PROBLEM TO SOLVE — Starting with the line with "পটিচ্চ অৰিতক্কৰিচারমত্তো ধম্মো উপ্পজ্জতি" in the entries below and going on through the line with "Sanità digitale per garantire più salute e", output every line exactly and nothing more. No pictures.

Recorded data
**********
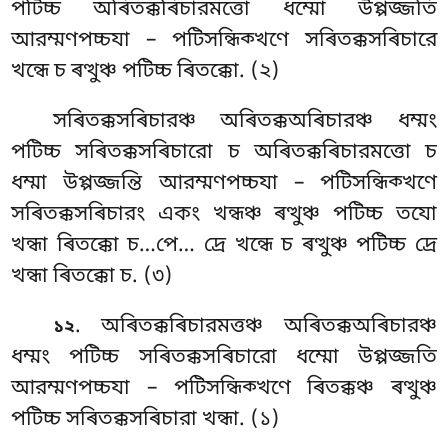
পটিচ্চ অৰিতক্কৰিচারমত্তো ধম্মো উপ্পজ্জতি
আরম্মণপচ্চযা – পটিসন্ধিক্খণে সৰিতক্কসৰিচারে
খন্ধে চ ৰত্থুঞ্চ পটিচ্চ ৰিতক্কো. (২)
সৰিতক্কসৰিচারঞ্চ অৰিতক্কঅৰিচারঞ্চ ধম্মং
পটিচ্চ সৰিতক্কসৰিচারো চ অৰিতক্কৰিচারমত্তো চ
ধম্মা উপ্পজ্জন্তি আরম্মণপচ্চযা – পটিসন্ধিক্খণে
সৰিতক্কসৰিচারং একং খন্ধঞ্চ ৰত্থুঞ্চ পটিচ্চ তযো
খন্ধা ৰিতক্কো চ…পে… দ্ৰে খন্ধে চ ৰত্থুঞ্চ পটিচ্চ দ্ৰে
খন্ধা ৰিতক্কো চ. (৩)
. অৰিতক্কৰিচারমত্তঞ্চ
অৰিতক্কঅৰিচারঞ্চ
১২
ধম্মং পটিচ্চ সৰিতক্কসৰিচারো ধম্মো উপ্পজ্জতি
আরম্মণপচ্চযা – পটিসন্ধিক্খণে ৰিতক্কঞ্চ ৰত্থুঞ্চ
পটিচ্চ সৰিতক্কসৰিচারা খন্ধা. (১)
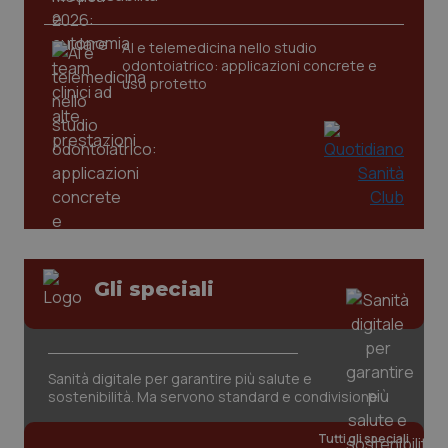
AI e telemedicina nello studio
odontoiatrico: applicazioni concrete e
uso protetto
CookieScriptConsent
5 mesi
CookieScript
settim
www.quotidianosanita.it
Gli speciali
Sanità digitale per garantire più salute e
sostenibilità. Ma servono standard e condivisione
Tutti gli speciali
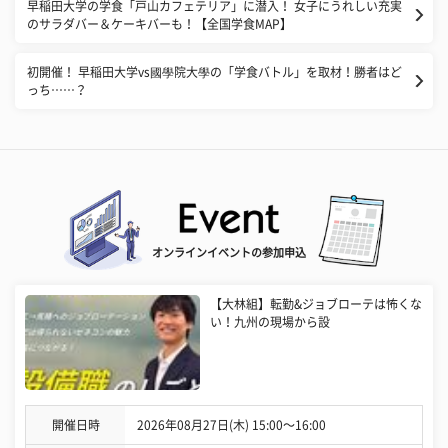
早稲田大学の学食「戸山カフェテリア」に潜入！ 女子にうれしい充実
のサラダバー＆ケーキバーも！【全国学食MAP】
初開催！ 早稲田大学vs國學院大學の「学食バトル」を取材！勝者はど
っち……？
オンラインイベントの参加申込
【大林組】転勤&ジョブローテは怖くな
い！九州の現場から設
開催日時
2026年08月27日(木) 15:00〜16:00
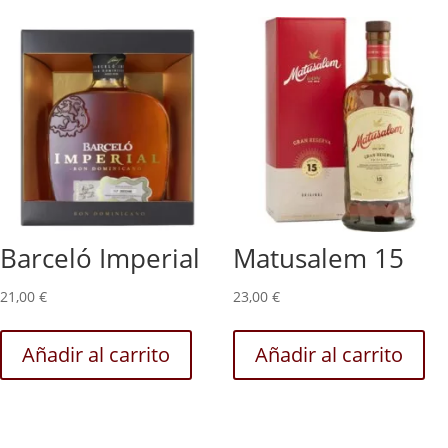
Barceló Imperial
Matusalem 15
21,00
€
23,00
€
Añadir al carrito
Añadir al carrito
**********
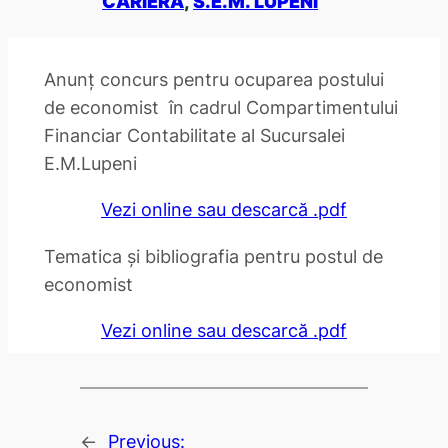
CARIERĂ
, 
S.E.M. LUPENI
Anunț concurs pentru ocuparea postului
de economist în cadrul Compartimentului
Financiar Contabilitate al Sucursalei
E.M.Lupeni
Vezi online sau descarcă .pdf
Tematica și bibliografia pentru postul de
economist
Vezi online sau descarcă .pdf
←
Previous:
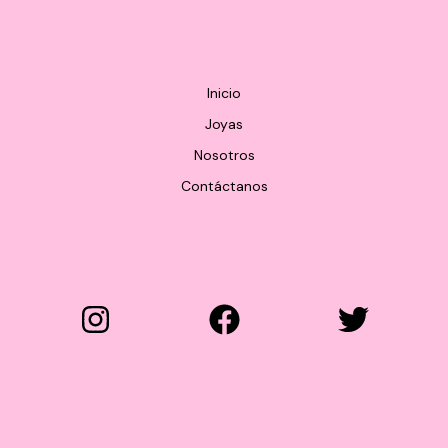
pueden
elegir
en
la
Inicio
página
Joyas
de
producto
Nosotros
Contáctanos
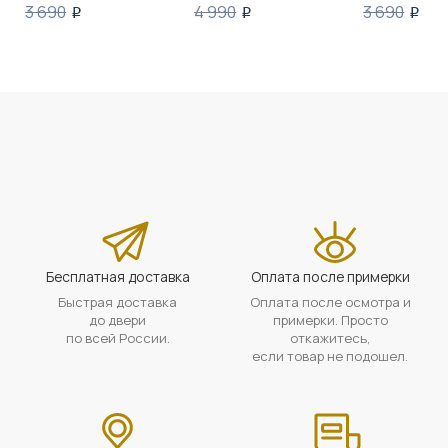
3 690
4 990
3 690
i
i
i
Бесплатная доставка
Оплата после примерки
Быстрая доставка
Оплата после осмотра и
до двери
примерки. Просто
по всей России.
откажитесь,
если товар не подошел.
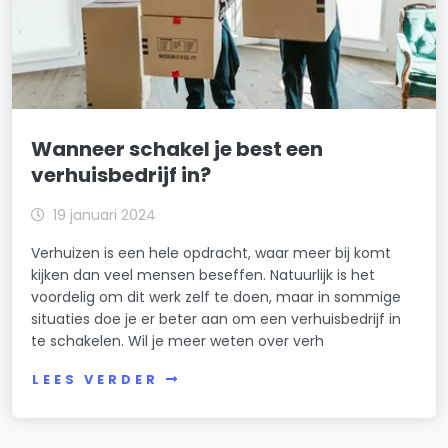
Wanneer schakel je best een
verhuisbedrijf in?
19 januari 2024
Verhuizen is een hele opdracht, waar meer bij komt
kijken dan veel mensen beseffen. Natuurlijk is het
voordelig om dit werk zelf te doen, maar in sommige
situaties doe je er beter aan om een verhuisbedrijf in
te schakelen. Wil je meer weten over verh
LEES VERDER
**********
SOLUTION TO THE PROBLEM —
পটিচ্চ অৰিতক্কৰিচারমত্তো ধম্মো উপ্পজ্জতি
আরম্মণপচ্চযা – পটিসন্ধিক্খণে সৰিতক্কসৰিচারে
খন্ধে চ ৰত্থুঞ্চ পটিচ্চ ৰিতক্কো. (২)
সৰিতক্কসৰিচারঞ্চ অৰিতক্কঅৰিচারঞ্চ ধম্মং
পটিচ্চ সৰিতক্কসৰিচারো চ অৰিতক্কৰিচারমত্তো চ
ধম্মা উপ্পজ্জন্তি আরম্মণপচ্চযা – পটিসন্ধিক্খণে
সৰিতক্কসৰিচারং একং খন্ধঞ্চ ৰত্থুঞ্চ পটিচ্চ তযো
খন্ধা ৰিতক্কো চ…পে… দ্ৰে খন্ধে চ ৰত্থুঞ্চ পটিচ্চ দ্ৰে
খন্ধা ৰিতক্কো চ. (৩)
. অৰিতক্কৰিচারমত্তঞ্চ
অৰিতক্কঅৰিচারঞ্চ
১২
ধম্মং পটিচ্চ সৰিতক্কসৰিচারো ধম্মো উপ্পজ্জতি
আরম্মণপচ্চযা – পটিসন্ধিক্খণে ৰিতক্কঞ্চ ৰত্থুঞ্চ
পটিচ্চ সৰিতক্কসৰিচারা খন্ধা. (১)
AI e telemedicina nello studio
odontoiatrico: applicazioni concrete e
uso protetto
CookieScriptConsent
5 mesi
CookieScript
settim
www.quotidianosanita.it
Gli speciali
Sanità digitale per garantire più salute e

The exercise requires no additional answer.